REQUIRED TASK> Put every line of the listing below into a Markdown table with the columns Row and Line, numbering the rows and skipping blank lines. Leave the pictures out of the table.

__________________________________________________

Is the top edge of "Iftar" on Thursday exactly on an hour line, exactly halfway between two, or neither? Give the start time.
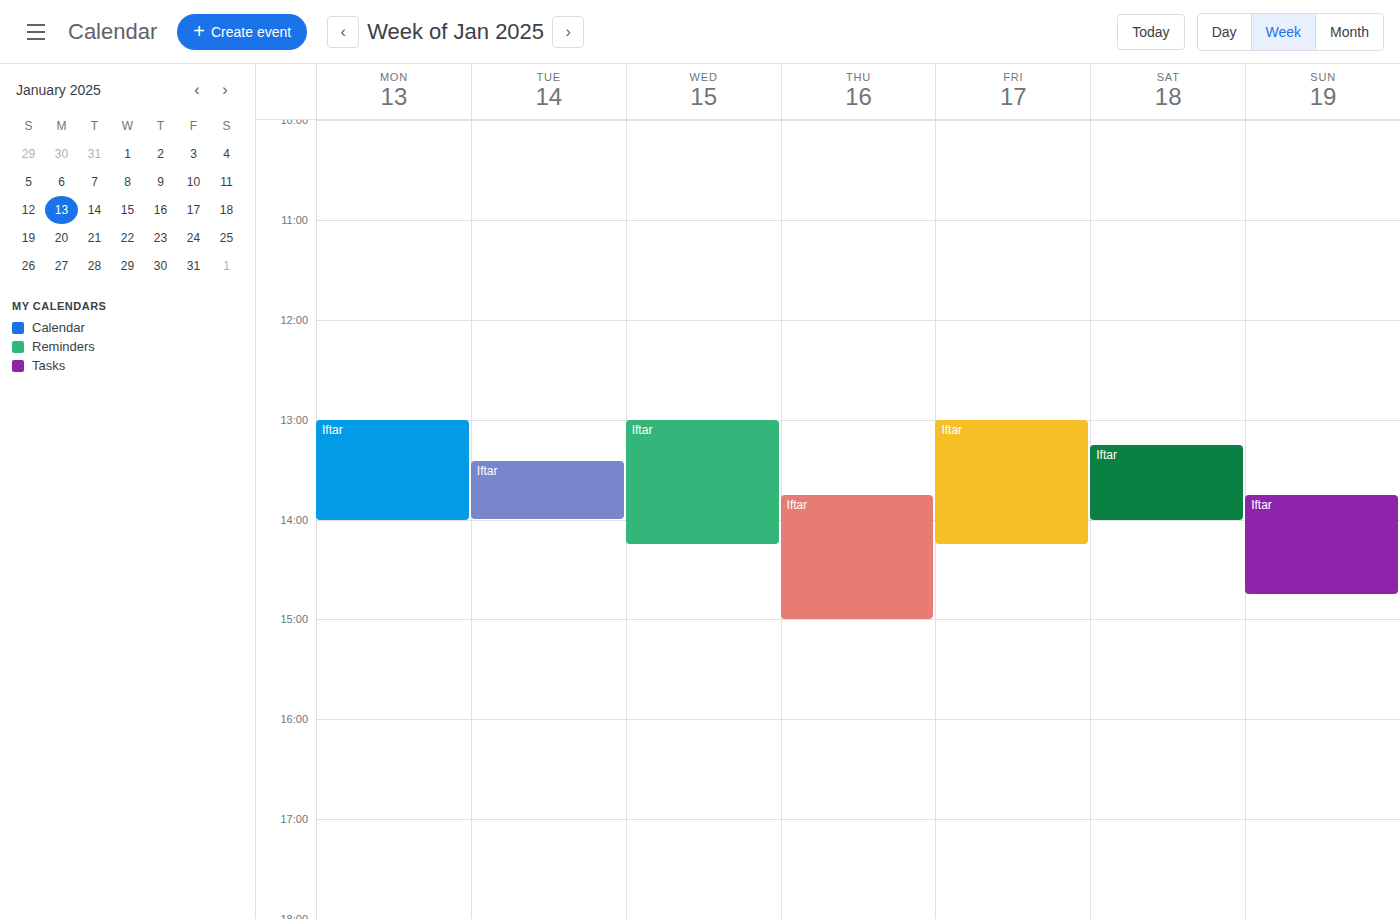
1:45 PM -- neither: three quarters of the way from the 1 PM line to the 2 PM line.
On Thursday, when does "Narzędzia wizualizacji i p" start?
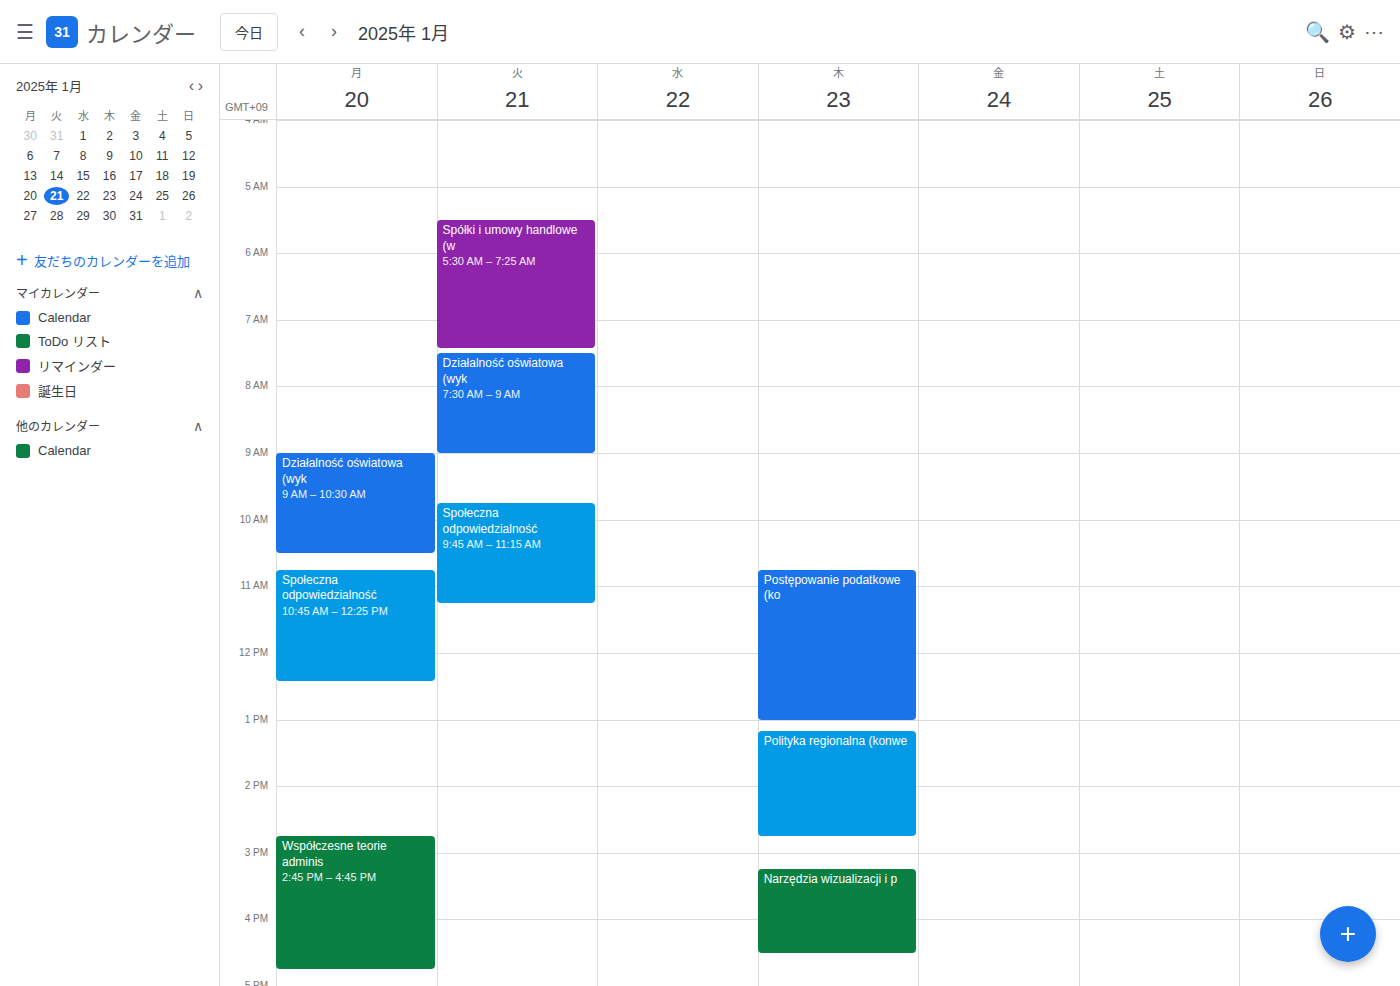
3:15 PM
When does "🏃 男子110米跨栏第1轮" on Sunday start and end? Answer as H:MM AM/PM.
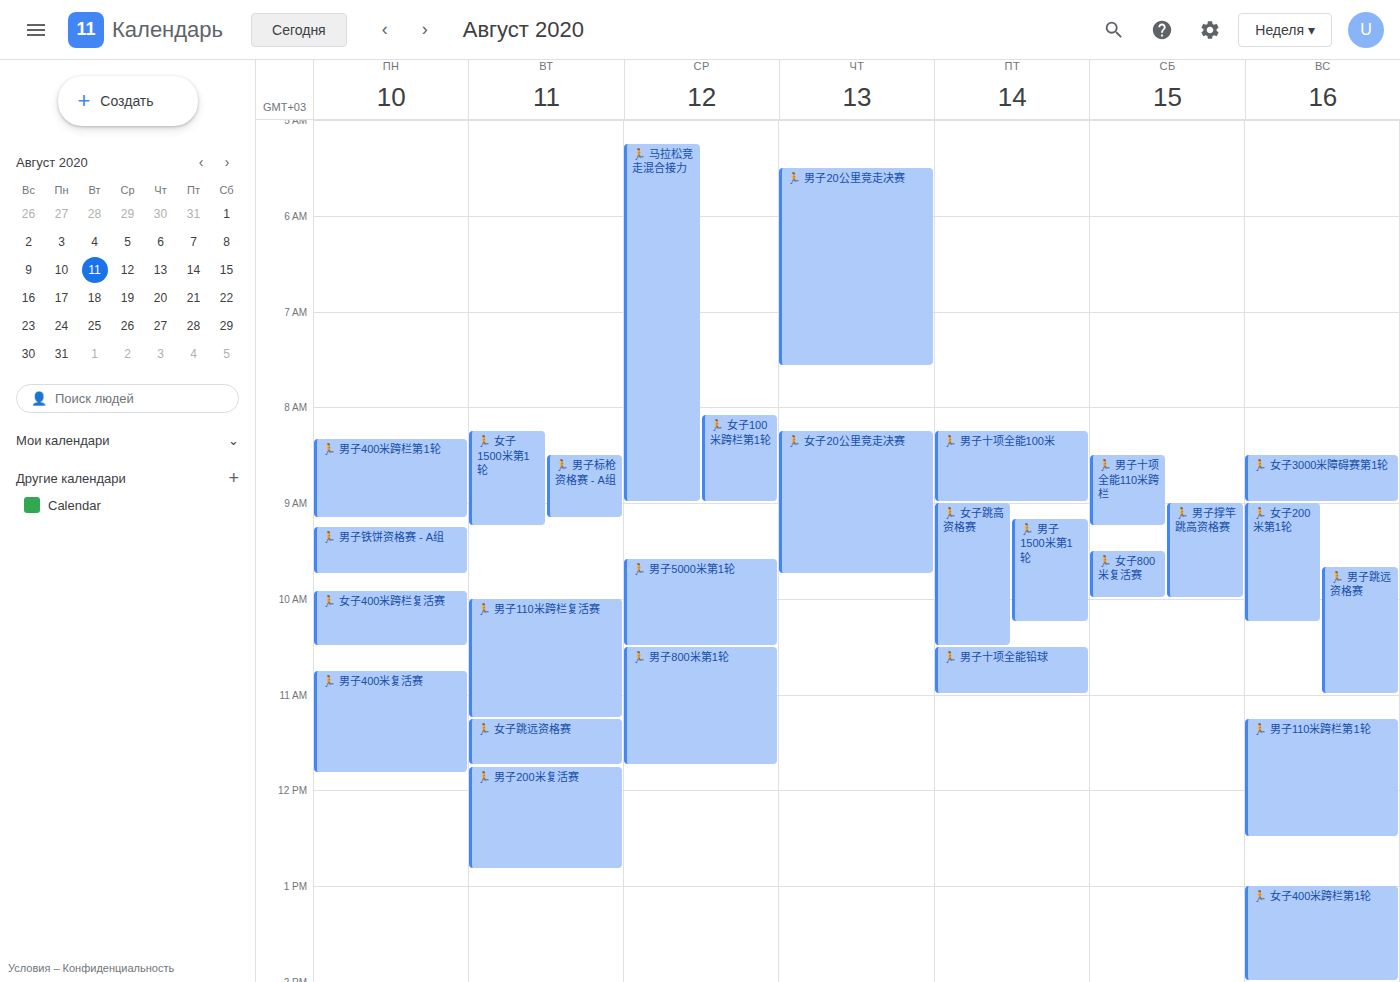
11:15 AM to 12:30 PM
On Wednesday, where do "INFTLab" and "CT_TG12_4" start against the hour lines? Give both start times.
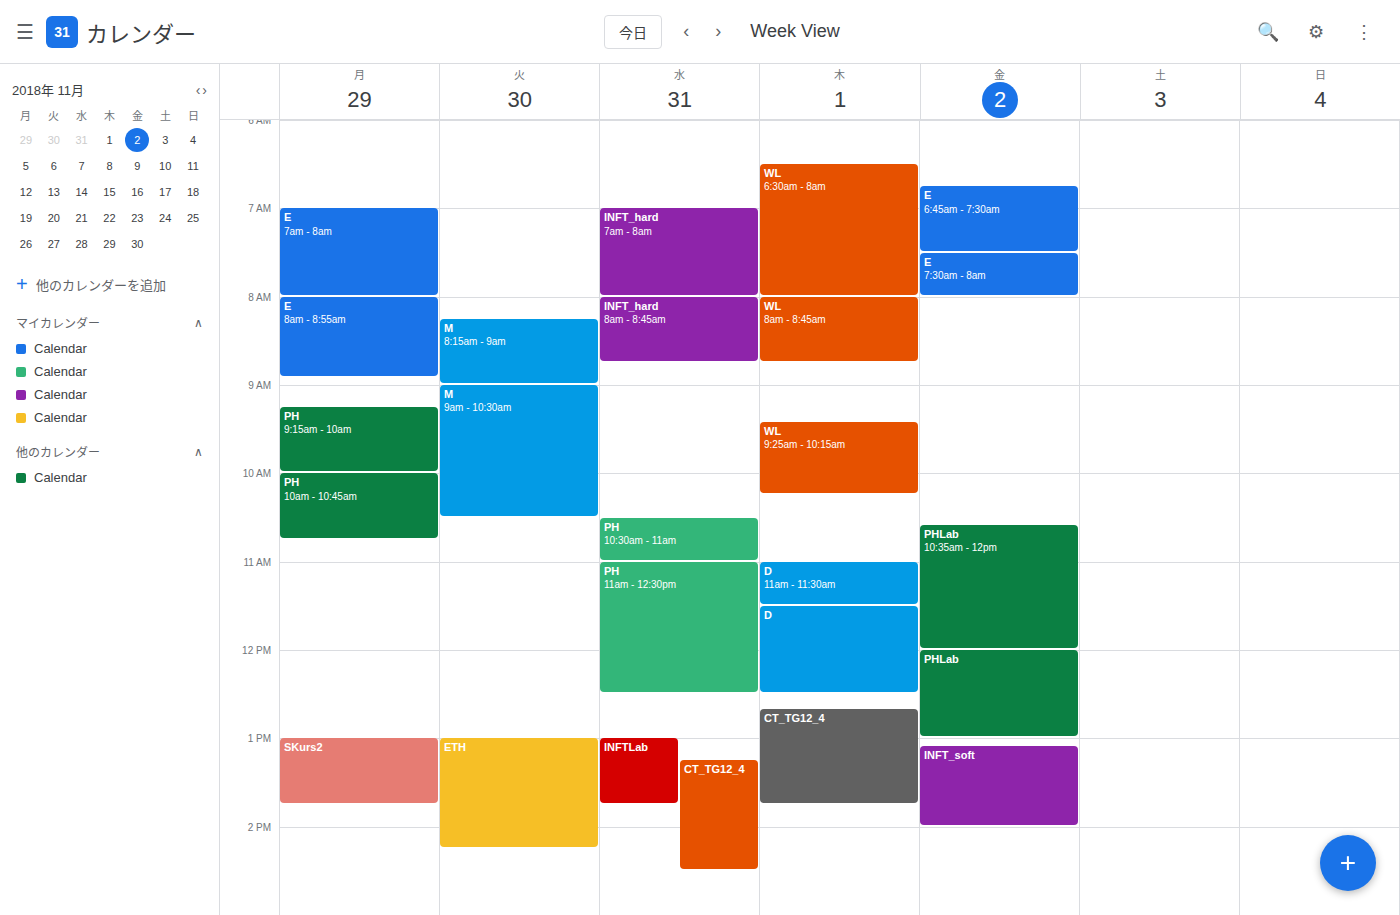
"INFTLab": 1:00 PM, exactly on the 1 PM line. "CT_TG12_4": 1:15 PM, neither: a quarter of the way from the 1 PM line to the 2 PM line.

__________________________________________________

PROBLEM SOLUTION>
| Row | Line |
|---|---|
| 1 | Is the top edge of "Iftar" on Thursday exactly on an hour line, exactly halfway between two, or neither? Give the start time. |
| 2 | 1:45 PM -- neither: three quarters of the way from the 1 PM line to the 2 PM line. |
| 3 | On Thursday, when does "Narzędzia wizualizacji i p" start? |
| 4 | 3:15 PM |
| 5 | When does "🏃 男子110米跨栏第1轮" on Sunday start and end? Answer as H:MM AM/PM. |
| 6 | 11:15 AM to 12:30 PM |
| 7 | On Wednesday, where do "INFTLab" and "CT_TG12_4" start against the hour lines? Give both start times. |
| 8 | "INFTLab": 1:00 PM, exactly on the 1 PM line. "CT_TG12_4": 1:15 PM, neither: a quarter of the way from the 1 PM line to the 2 PM line. |